Index compatibility issue between Lucene 8 and Lucene 9
lintool opened this issue · 1 comments
I encountered an issue with Lucene 9 reading indexes built by Lucene 8.
The exception is something along the lines of:
java.lang.IllegalStateException: unexpected docvalues type SORTED for field 'id' (expected=BINARY). Re-index with correct docvalues type.
The crux of the issue is the following:
In DefaultLuceneDocumentGenerator
, we add the (external) docid as a DocValue
:
// Store the collection docid.
document.add(new StringField(IndexArgs.ID, id, Field.Store.YES));
// This is needed to break score ties by docid.

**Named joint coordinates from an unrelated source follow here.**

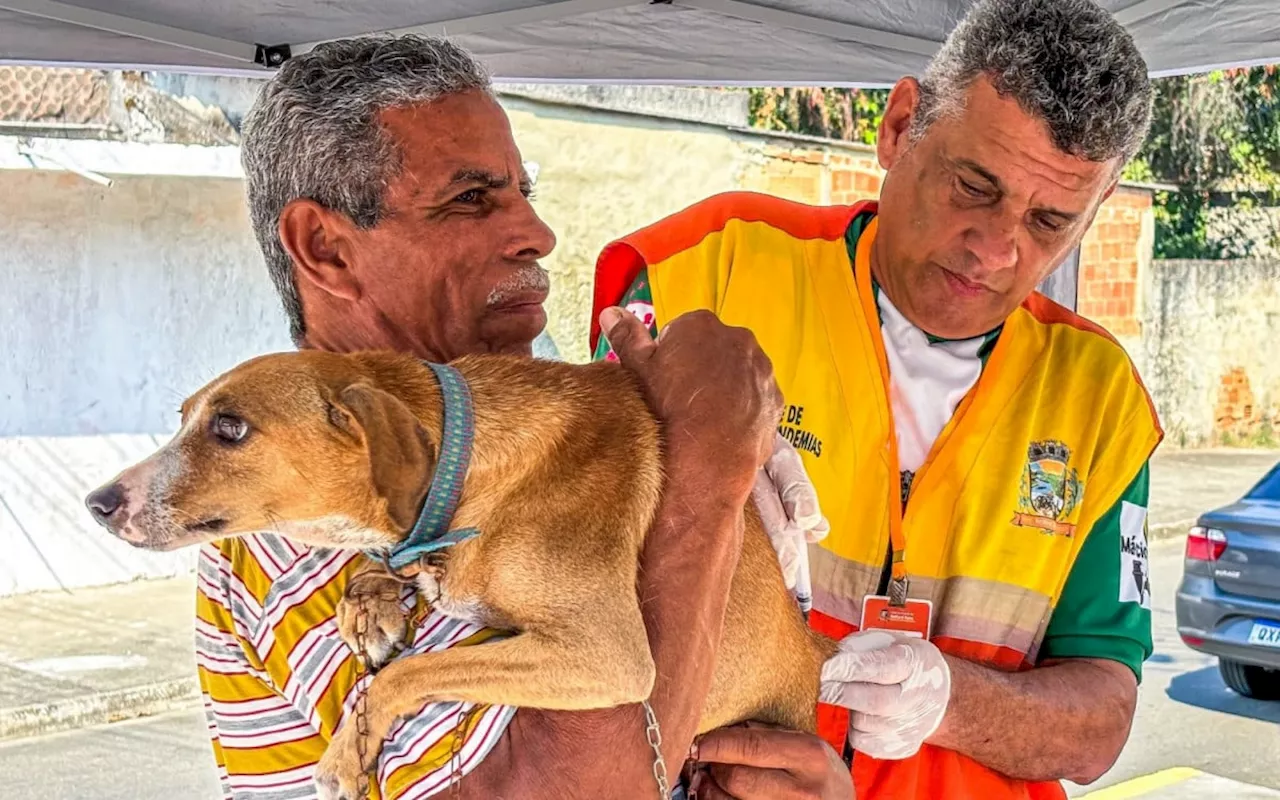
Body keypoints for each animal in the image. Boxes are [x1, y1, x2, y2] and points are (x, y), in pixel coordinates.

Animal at [82, 348, 839, 793]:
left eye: (231, 428)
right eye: (182, 417)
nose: (97, 502)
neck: (469, 468)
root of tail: (813, 654)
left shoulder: (609, 655)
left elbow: (411, 672)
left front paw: (348, 751)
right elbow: (382, 585)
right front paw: (372, 606)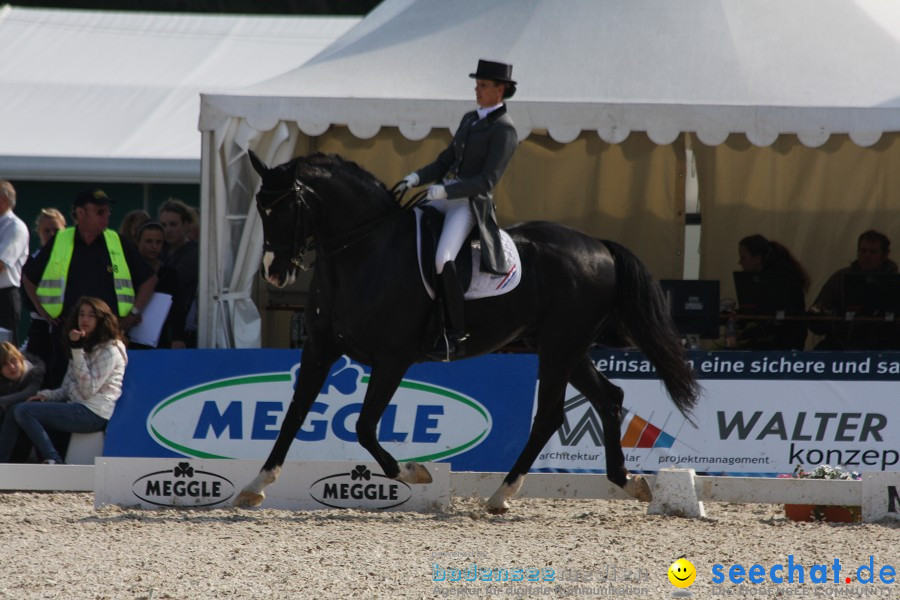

document.add(new BinaryDocValuesField(IndexArgs.ID, new BytesRef(id)));
So that we can break ties by the docid, in SearchCollection
we have a Sort
:
public static final Sort BREAK_SCORE_TIES_BY_DOCID =
new Sort(SortField.FIELD_SCORE, new SortField(IndexArgs.ID, SortField.Type.STRING_VAL));
The reason we do this is to ensure consistent tie breaking, as outlined in this SIGIR 2019 paper.
@tteofili indicated that this was a Lucene 8/Lucene 9 breaking change, due to this issue: fix SortedDocValues to no longer extend BinaryDocValues.
Reindexing with Lucene 9 fixes this issue.
Related, interesting tidbit:
from SortField.STRING_VAL javadoc: Sort using term values as Strings, but comparing by value (using String.compareTo) for all comparisons. This is typically slower than STRING, which uses ordinals to do the sorting.